Why had he asked her to read that book? Toward the end of it—a nightmare—a certain adventurer named Robinson refused to tell a woman that he loved her, and this “loving” woman, enraged, had shot him dead. Not even when she pointed the gun at him in the taxicab could she make him say the words “I love you.” The “loving” woman was really a maniac, while the man, the “lover,” although he was himself a crook, a deadbeat, a murderer, had one shred of honor left, and that, too, was in the terminal stage. Better dead than carried off for life by this loony ogress whom he would have to pretend to “love.” It wasn’t so much the book that had shocked Katrina—a book was only a book—but the fact that he, Victor, had told her to read it. Of course, he was always pushing the widest possible perspective of historical reality. The whole universe was his field of operations. A cosmopolitan in the fullest sense, a giant of comprehension, he was located in the central command post of comprehension. “Face the destructive facts. No palliatives,” was the kind ofthing he said.

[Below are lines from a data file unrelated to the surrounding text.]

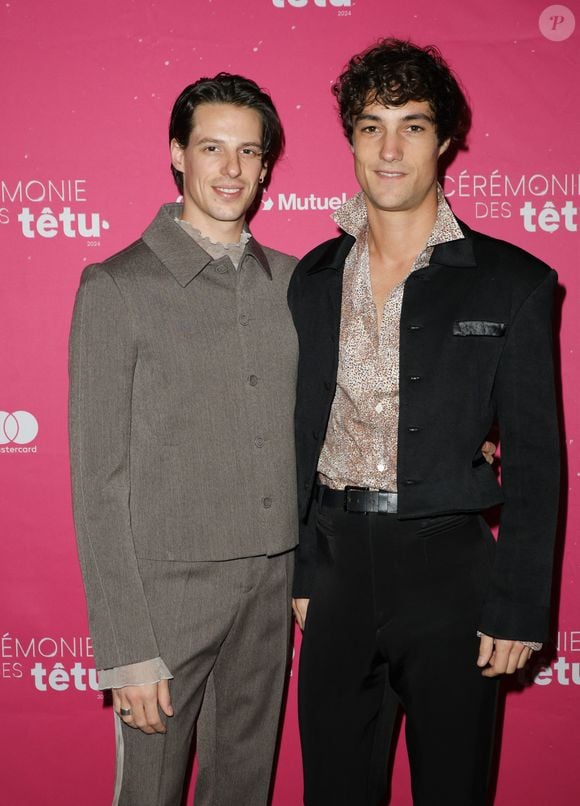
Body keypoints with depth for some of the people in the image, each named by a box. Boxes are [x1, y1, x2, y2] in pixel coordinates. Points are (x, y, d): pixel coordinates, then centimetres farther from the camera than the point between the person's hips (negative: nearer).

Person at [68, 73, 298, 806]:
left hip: (272, 586, 5)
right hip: (167, 589, -4)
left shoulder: (291, 280, 7)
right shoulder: (117, 287, -8)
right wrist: (125, 649, -12)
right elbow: (98, 479, -10)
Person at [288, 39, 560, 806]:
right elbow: (307, 431, 9)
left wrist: (519, 607, -8)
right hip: (338, 562, 3)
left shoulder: (513, 282, -5)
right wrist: (301, 570, 8)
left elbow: (534, 457, -5)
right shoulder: (317, 277, 5)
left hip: (448, 569, -3)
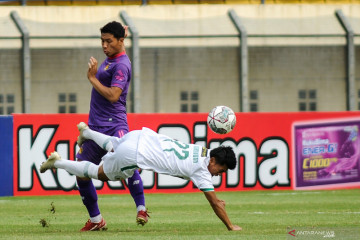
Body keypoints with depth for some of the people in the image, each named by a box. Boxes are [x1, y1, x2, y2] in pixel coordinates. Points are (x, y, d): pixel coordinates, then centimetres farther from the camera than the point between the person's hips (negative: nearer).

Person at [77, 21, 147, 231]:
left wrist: (93, 78, -12)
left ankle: (141, 208, -25)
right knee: (81, 173, 9)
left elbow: (113, 95, -23)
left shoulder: (121, 65, -12)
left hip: (113, 124, -9)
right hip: (95, 125, 9)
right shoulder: (109, 59, 15)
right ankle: (96, 220, 20)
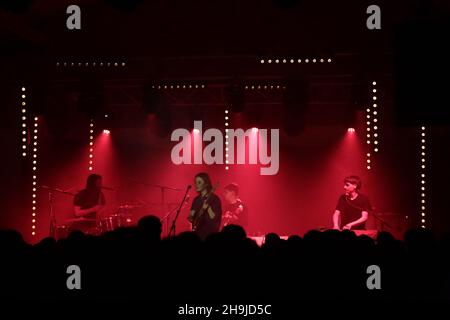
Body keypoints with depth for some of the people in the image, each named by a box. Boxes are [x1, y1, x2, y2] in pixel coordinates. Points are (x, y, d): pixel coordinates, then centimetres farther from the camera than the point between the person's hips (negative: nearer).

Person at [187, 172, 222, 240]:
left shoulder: (214, 199, -8)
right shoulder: (196, 199, 13)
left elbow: (216, 219, -15)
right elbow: (191, 216, 18)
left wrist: (207, 208, -26)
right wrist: (191, 218, -4)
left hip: (209, 235, -7)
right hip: (196, 234, 7)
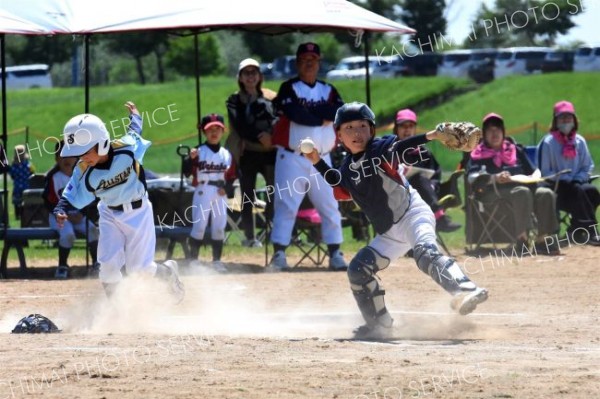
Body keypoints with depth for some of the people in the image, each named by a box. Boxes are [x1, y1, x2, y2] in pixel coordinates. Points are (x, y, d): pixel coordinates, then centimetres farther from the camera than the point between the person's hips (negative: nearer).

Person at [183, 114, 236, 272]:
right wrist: (191, 158, -32)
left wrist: (227, 188, -4)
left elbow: (231, 175, 14)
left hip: (220, 194, 5)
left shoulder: (226, 154, 9)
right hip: (203, 192, -5)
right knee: (199, 226, -7)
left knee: (219, 227, 7)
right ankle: (193, 259, -3)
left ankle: (216, 260, 15)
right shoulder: (199, 152, -6)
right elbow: (187, 171, -14)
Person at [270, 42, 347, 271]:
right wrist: (322, 117, -9)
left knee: (329, 207, 2)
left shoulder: (329, 91, 13)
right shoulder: (289, 88, 1)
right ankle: (279, 253, -8)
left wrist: (309, 111, -13)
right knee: (286, 206, -8)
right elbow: (295, 113, -18)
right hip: (292, 158, -4)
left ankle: (335, 254, 5)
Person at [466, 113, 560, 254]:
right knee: (522, 192, -36)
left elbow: (534, 171, 27)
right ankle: (522, 239, -44)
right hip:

“That book was next door to the murder camps,” she said.
“I don’t deny it.”
“Well, back at the hotel you said that alert people everywhere were recognizing the same facts. But same isn’t quite the way it was in the Céline book. Not even for you, Victor.”
There was no time to answer. The car had stopped at the small private-aircraft building. When the driver ran from the front seat to open her door, she thought his face was distorted. Maybe it was only the cold that made him grimace. Extricating himself from the car, Victor again caught at the roof and hopped backward, drawing out the bad leg.
They entered the overilluminated shack. At the counter, where phones were jingling, Trina gave the name Wulpy to the dispatcher. The man said, “Yes, your Cessna is on the ground. It’ll taxi up in a few minutes.”